Playwright Eric John Meyer’s creations have been either developed and/or presented Playwrights Horizons, Theater Wit, The Lark, Clubbed Thumb, Vineyard Theatre, Actors Theatre of Louisville, The Flea, Dutch Kills Theater Company, and The Edinburgh Fringe Festival, among others. “The Antelope Party” was nominated for the 2018 Weissberger Award and is available from Broadway Play Publishing; a Russian translation of the play is also in the works. Eric is also the co-founder of the Human Head Performance Group, known for performing original works inside Budget rental trucks.

Eric recently discussed this play and more via an exclusive interview.

Meagan Meehan (MM): How did you discover your love for the arts and why do you gravitate towards the theater?

Eric John Meyer (EJM): I was obsessive about creative projects from early childhood, and I was always pretty theatrical. But I was also lucky to have parents who brought me to plays on a fairly regular basis. Sometimes they were plays I was definitely too young to understand – I still remember seeing my first Pinter play when I was in sixth grade, having no idea why people were behaving in these strange ways, but also being fascinated by it all.

MM: What was it about “My Little Pony” and the Brony culture that most inspired this play?

EJM: The whole Brony phenomenon is a lot of fun, and inherently theatrical. But I also love that it is a fandom for a show that is explicitly about how to navigate friendships–which is a central theme in “The Antelope Party” also, though approached from a different angle.

MM: What were the challenges of getting this piece staged and how did you find a venue?

EJM: I’m fortunate to know the company Dutch Kills very well. They are a great downtown company and I have worked with them on a few of my plays. After Artistic Director Alley Scott saw the world premiere in Chicago, we started talking about the possibility of a New York production.

MM: What’s your favorite segment of the show and why?

EJM: Oohh–I have one but I can’t tell you or it would spoil the surprise!

MM: What do you hope audiences take away from the performance?

EJM: I generally hope people leave feeling excited to discuss what they just saw. Having watched this one in front of a number of audiences in different forms–including the production in Chicago as well as public readings in New York, Moscow, and Saint Petersburg–it has been so gratifying to see how it resonates differently with different people, and yet there are always so many animated conversations about it as people exit.
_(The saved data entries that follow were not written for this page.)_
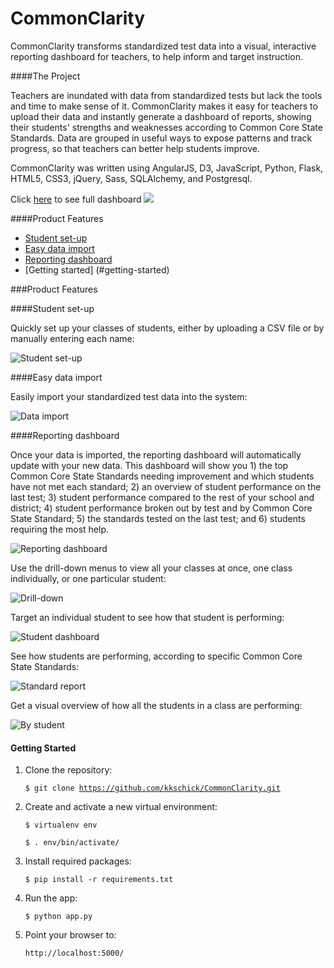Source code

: CommonClarity
=============

CommonClarity transforms standardized test data into a visual, interactive reporting dashboard for teachers, to help inform and target instruction.

####The Project

Teachers are inundated with data from standardized tests but lack the tools and time to make sense of it. CommonClarity makes it easy for teachers to upload their data and instantly generate a dashboard of reports, showing their students' strengths and weaknesses according to Common Core State Standards. Data are grouped in useful ways to expose patterns and track progress, so that teachers can better help students improve.

CommonClarity was written using AngularJS, D3, JavaScript, Python, Flask, HTML5, CSS3, jQuery, Sass, SQLAlchemy, and Postgresql.

Click [here](http://i.imgur.com/r8C9qb4.jpg) to see full dashboard
![](/static/screenshots/all_cohorts_dashboard.png)

####Product Features
- [Student set-up](#student-set-up)
- [Easy data import](#easy-data-import)
- [Reporting dashboard](#reporting-dashboard)
- [Getting started] (#getting-started)

###Product Features

####Student set-up

Quickly set up your classes of students, either by uploading a CSV file or by manually entering each name:

![Student set-up](/static/screenshots/set_up_students.png)

####Easy data import

Easily import your standardized test data into the system:

![Data import](/static/screenshots/import_test_data.png)

####Reporting dashboard

Once your data is imported, the reporting dashboard will automatically update with your new data. This dashboard will show you 1) the top Common Core State Standards needing improvement and which students have not met each standard; 2) an overview of student performance on the last test; 3) student performance compared to the rest of your school and district; 4) student performance broken out by test and by Common Core State Standard; 5) the standards tested on the last test; and 6) students requiring the most help.

![Reporting dashboard](/static/screenshots/all_cohorts_dashboard.png)

Use the drill-down menus to view all your classes at once, one class individually, or one particular student: 

![Drill-down](/static/screenshots/drill_down.png)

Target an individual student to see how that student is performing:

![Student dashboard](/static/screenshots/student_dashboard.png)

See how students are performing, according to specific Common Core State Standards:

![Standard report](/static/screenshots/standards_report.png)

Get a visual overview of how all the students in a class are performing:

![By student](/static/screenshots/class_perf_by_student.png)


#### Getting Started

1. Clone the repository:

    <code>$ git clone https://github.com/kkschick/CommonClarity.git</code>

2. Create and activate a new virtual environment:

    <code>$ virtualenv env</code>
    
    <code>$ . env/bin/activate/</code>
    
3. Install required packages:

    <code>$ pip install -r requirements.txt</code>

3. Run the app:

    <code>$ python app.py</code>

4. Point your browser to:

    <code>http://localhost:5000/</code>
MM: Why and how did you decide to stage this play in Russian and what were the challenges of translating it?

EJY: “The Antelope Party” was chosen to be part of a program jointly organized by The Lark Play Development Center in New York and the Lubimovka Festival in Russia in which new American plays are translated into Russian and new Russian plays are translated into English. I got to work with a great group of theater artists in Moscow who wrote the Russian version based on our work – which was as much about bridging cultural differences as it was about understanding the story itself. It was a truly fascinating experience.

MM: You are the co-founder of the Human Head Performance Group, so how does that company work and what sorts of plays does it put on?

EJY: HHPG is a company I run jointly with my favorite collaborator (and wife) Jean Ann Douglass. It is devoted to works we co-create and is perhaps best known for The Truck Project, a series of shows we perform inside Budget rental trucks (with very intimate audiences). We also co-wrote and directed a full-length play called “Due to Events” and are currently at work on our next one.

MM: What projects are coming up for you soon and is there anything else that you would like to mention?

EJM: I have a project residency at The Lark to work on a new piece I’m developing, but it’s a bit too new to say more about it than that.